Segment Start: PROVIDED RECORDS

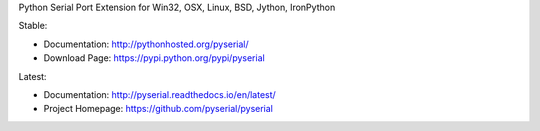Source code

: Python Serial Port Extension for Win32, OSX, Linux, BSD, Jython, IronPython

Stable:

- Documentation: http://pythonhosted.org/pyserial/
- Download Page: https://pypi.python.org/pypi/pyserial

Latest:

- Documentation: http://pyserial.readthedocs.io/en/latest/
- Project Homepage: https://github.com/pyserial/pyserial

Segment End: PROVIDED RECORDS
Segment Start: PROVIDED RECORDS

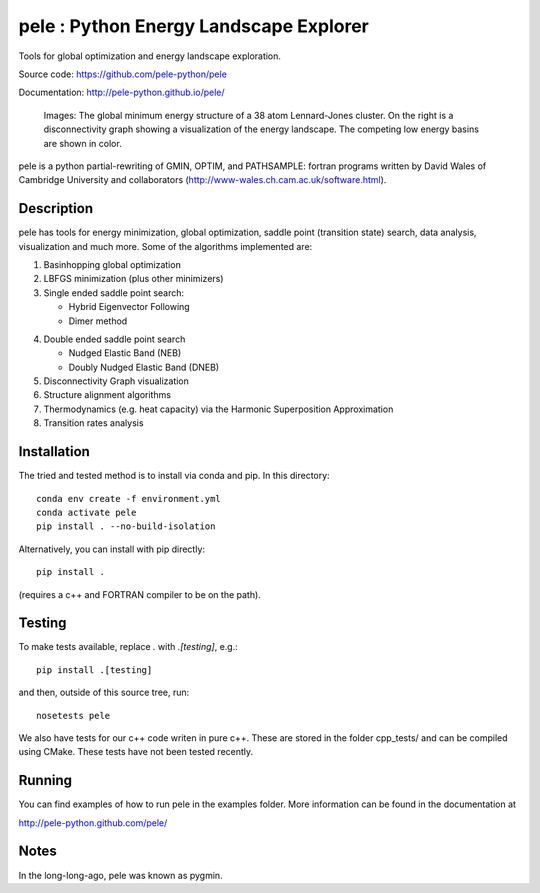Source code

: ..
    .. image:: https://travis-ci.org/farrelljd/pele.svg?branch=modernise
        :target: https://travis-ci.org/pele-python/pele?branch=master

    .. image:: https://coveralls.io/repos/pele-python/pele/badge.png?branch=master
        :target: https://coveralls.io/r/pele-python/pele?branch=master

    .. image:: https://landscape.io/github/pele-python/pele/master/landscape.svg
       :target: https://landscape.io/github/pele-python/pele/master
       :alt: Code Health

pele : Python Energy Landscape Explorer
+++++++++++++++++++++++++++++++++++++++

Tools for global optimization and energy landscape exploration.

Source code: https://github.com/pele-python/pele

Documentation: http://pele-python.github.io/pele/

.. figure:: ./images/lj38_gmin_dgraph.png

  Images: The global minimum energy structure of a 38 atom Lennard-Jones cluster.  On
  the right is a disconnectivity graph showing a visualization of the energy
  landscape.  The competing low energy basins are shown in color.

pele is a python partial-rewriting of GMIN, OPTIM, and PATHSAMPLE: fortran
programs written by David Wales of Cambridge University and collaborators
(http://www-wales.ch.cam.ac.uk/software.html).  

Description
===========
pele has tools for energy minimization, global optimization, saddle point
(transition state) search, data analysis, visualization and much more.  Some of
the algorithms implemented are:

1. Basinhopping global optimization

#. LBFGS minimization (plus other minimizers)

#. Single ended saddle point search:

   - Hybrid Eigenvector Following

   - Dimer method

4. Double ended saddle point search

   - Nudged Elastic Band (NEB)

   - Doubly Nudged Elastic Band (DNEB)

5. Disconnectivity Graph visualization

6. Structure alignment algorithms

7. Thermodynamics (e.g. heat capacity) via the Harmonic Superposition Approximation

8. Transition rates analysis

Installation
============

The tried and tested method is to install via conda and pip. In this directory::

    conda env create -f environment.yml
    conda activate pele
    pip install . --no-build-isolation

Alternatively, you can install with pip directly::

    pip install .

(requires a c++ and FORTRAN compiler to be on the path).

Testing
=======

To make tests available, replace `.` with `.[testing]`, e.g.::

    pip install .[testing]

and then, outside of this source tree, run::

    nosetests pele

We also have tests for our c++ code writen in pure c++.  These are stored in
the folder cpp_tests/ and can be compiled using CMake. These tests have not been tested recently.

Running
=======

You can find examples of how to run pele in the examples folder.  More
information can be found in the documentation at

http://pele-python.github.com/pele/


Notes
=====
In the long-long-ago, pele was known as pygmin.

Segment End: PROVIDED RECORDS
Segment Start: PROVIDED RECORDS

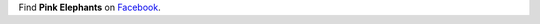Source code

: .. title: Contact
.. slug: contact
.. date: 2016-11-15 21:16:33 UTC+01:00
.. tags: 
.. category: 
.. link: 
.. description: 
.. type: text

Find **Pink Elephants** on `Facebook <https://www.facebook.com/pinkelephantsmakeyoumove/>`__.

Segment End: PROVIDED RECORDS

> EXERCISE BRIEF
Produce only the lines from the line containing "(transition state) search, data" through the line containing "pip install .[testing]", inclusive of both, exactly as they stand in the entries above.

> TASK OUTPUT
(transition state) search, data analysis, visualization and much more.  Some of
the algorithms implemented are:

1. Basinhopping global optimization

#. LBFGS minimization (plus other minimizers)

#. Single ended saddle point search:

   - Hybrid Eigenvector Following

   - Dimer method

4. Double ended saddle point search

   - Nudged Elastic Band (NEB)

   - Doubly Nudged Elastic Band (DNEB)

5. Disconnectivity Graph visualization

6. Structure alignment algorithms

7. Thermodynamics (e.g. heat capacity) via the Harmonic Superposition Approximation

8. Transition rates analysis

Installation
============

The tried and tested method is to install via conda and pip. In this directory::

    conda env create -f environment.yml
    conda activate pele
    pip install . --no-build-isolation

Alternatively, you can install with pip directly::

    pip install .

(requires a c++ and FORTRAN compiler to be on the path).

Testing
=======

To make tests available, replace `.` with `.[testing]`, e.g.::

    pip install .[testing]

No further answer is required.